Обоим увиделось в этом описании сходство с тем беспокойством, которое носило по дому и саду их самих, и особенно Агата была поражена тем, что и святые называют свое сердце бездонным, а свой дух — бесформенным; но к Ульриху вскоре, казалось, вернулась его ирония.
— Святые, — заявил он, — говорят: некогда я был заперт, затем вынут из самого себя и. не зная того, погружен в бога. Императоры-охотники, о которых мы знаем из хрестоматий, описывают это иначе: они рассказывают, что им предстал олень с крестом между рогами и смертоносное копье выпало у них из рук. И затем они воздвигали на этом месте часовню, чтобы можно было все-таки охотиться и впредь. А богатые, умные дамы, с которыми я общаюсь, сразу ответят тебе, если ты спросишь их о чем-либо подобном, что последним, кто писал такие вещи, был Ван Гог. Возможно, впрочем, что вместо того, чтобы упомянуть живописца, они станут говорить о стихах Рильке. Но вообще-то они предпочитают Ван Гога, который представляет собой отличное капиталовложение и отрезал себе уши, потому что его живописи ему было мало при таких страстях. Большинство же наших современников скажет, что отрезание ушей — это не немецкий способ выражать чувства, а немецкий — это ни с чем не сравнимая пустота взгляда сверху, которую изведываешь на горных вершинах. Для них уединение, цветочки и журчащие ручейки — символ человеческой возвышенности. Но даже и в этой слащавой пошлости примитивного любования природой заключено превратно понятое последнее проявление какой-то таинственной второй жизни, и значит, в конце концов она все-таки есть или была!
— Тогда нечего тебе потешаться над этим, — возразила Агата, хмурясь от любознательности и сияя от нетерпения.
— Я потешаюсь только потому, что люблю потешаться, — коротко ответил Ульрих.
12
Святые разговоры. Изменчивое продолжение
Впоследствии на столе всегда лежало большое количество книг, частью привезенных им из дому, частью купленных потом, и порою он говорил вольно, а порою, для доказательства или чтобы привести какое-нибудь выражение дословно, раскрывал их в каком-нибудь из отмеченных многочисленными закладками мест. По большей части то были жизнеописания и собственные сочинения мистиков или ученые труды о них, и обычно он переводил разговор на другую тему словами: «Давай-ка взглянем как можно более трезво, что тут происходит». Это было осторожное поведение, добровольно отказаться от которого ему было нелегко, и как-то раз он сказал:
— Если бы ты прочла сплошь все эти описания одержимости богом, оставленные мужчинами и женщинами прошедших веков, то нашла бы, что в каждой их букве есть правда и подлинность, и все-таки состоящие из этих букв утверждения донельзя претили бы твоему здравому смыслу. — И он продолжил: — Они говорят о переливающемся сиянии. О бесконечном просторе, бесконечном обилии света. О неуловимом «единстве» всех вещей и духовных сил. О чудесном и неописуемом взлете души.
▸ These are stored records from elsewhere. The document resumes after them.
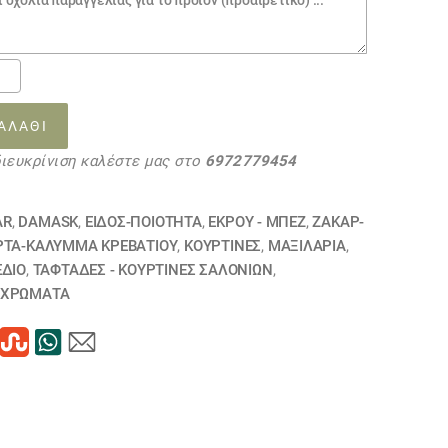
0.
φο
Η
ΑΛΆΘΙ
56
διευκρίνιση καλέστε μας στο
6972779454
ΗΘΗΚΕ
τα
AR
,
DAMASK
,
ΕΙΔΟΣ-ΠΟΙΟΤΗΤΑ
,
ΕΚΡΟΥ - ΜΠΕΖ
,
ΖΑΚΆΡ-
ΡΤΑ-ΚΆΛΥΜΜΑ ΚΡΕΒΑΤΙΟΎ
,
ΚΟΥΡΤΊΝΕΣ
,
ΜΑΞΙΛΆΡΙΑ
,
ΕΔΙΟ
,
ΤΑΦΤΆΔΕΣ - ΚΟΥΡΤΊΝΕΣ ΣΑΛΟΝΙΏΝ
,
ΧΡΏΜΑΤΑ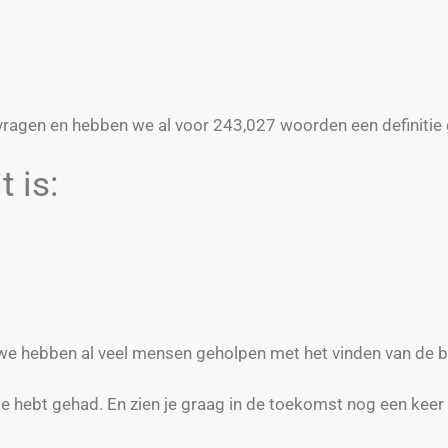
ragen en hebben we al voor
243,027
woorden een definitie 
 is:
n we hebben al veel mensen geholpen met het vinden van de b
te hebt gehad. En zien je graag in de toekomst nog een keer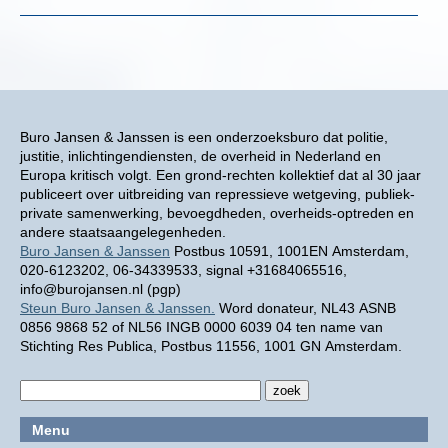
Buro Jansen & Janssen is een onderzoeksburo dat politie,
justitie, inlichtingendiensten, de overheid in Nederland en
Europa kritisch volgt. Een grond-rechten kollektief dat al 30 jaar
publiceert over uitbreiding van repressieve wetgeving, publiek-
private samenwerking, bevoegdheden, overheids-optreden en
andere staatsaangelegenheden.
Buro Jansen & Janssen
Postbus 10591, 1001EN Amsterdam,
020-6123202, 06-34339533, signal +31684065516,
info@burojansen.nl (pgp)
Steun Buro Jansen & Janssen.
Word donateur, NL43 ASNB
0856 9868 52 of NL56 INGB 0000 6039 04 ten name van
Stichting Res Publica, Postbus 11556, 1001 GN Amsterdam.
Menu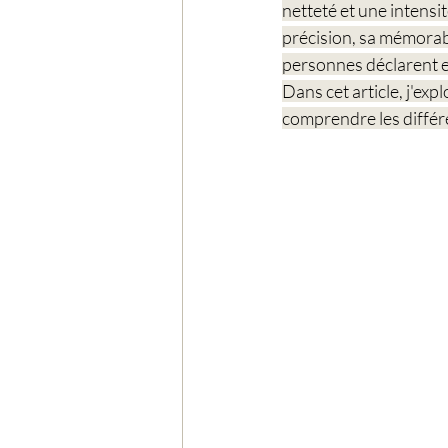
netteté et une intensi
précision, sa mémorabil
personnes déclarent e
Dans cet article, j'ex
comprendre les différe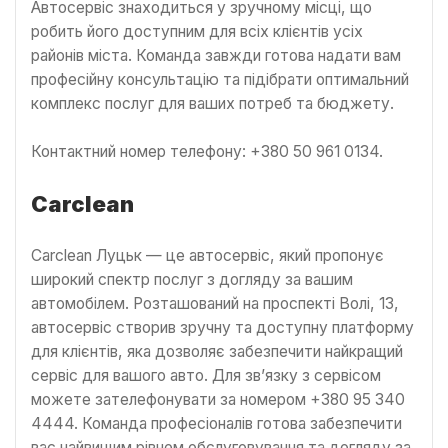
Автосервіс знаходиться у зручному місці, що
робить його доступним для всіх клієнтів усіх
районів міста. Команда завжди готова надати вам
професійну консультацію та підібрати оптимальний
комплекс послуг для ваших потреб та бюджету.
Контактний номер телефону: +380 50 961 0134.
Carclean
Carclean Луцьк — це автосервіс, який пропонує
широкий спектр послуг з догляду за вашим
автомобілем. Розташований на проспекті Волі, 13,
автосервіс створив зручну та доступну платформу
для клієнтів, яка дозволяє забезпечити найкращий
сервіс для вашого авто. Для зв’язку з сервісом
можете зателефонувати за номером +380 95 340
4444. Команда професіоналів готова забезпечити
вас найвищим рівнем обслуговування та догляду за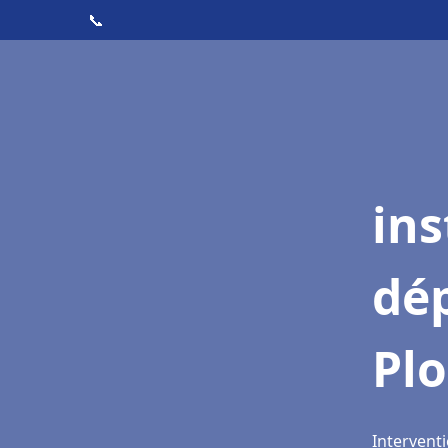
📞
ins
dé
Pl
Intervent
Об озарениях знанием, таких быстрых, что все делается одновременным, похожих на падающие в мир капли огня. А с другой стороны, они говорят о забвении, о возникающем непонимании, да и о гибели всего на свете. Они говорят об огромном покое, о полной отрешенности от страстей. Об онемении. Об исчезновении мыслей и намерений. О слепоте, в которой они ясно видят, о ясности, в которой они мертвы и сверхъестественно живы. Они называют это уходом в небытие и все же утверждают, что живут более полной, чем когда-либо, жизнью. Не те же ли самые это, хотя и под мерцающим словесным покровом, ибо их трудно выразить, — не те же ли самые это ощущения, какие испытываешь и сегодня, когда сердце — «жадное и насытившееся», как они говорят! — оказывается вдруг в тех утопических сферах, что находятся где-то и нигде между бесконечной нежностью и бесконечным одиночеством?!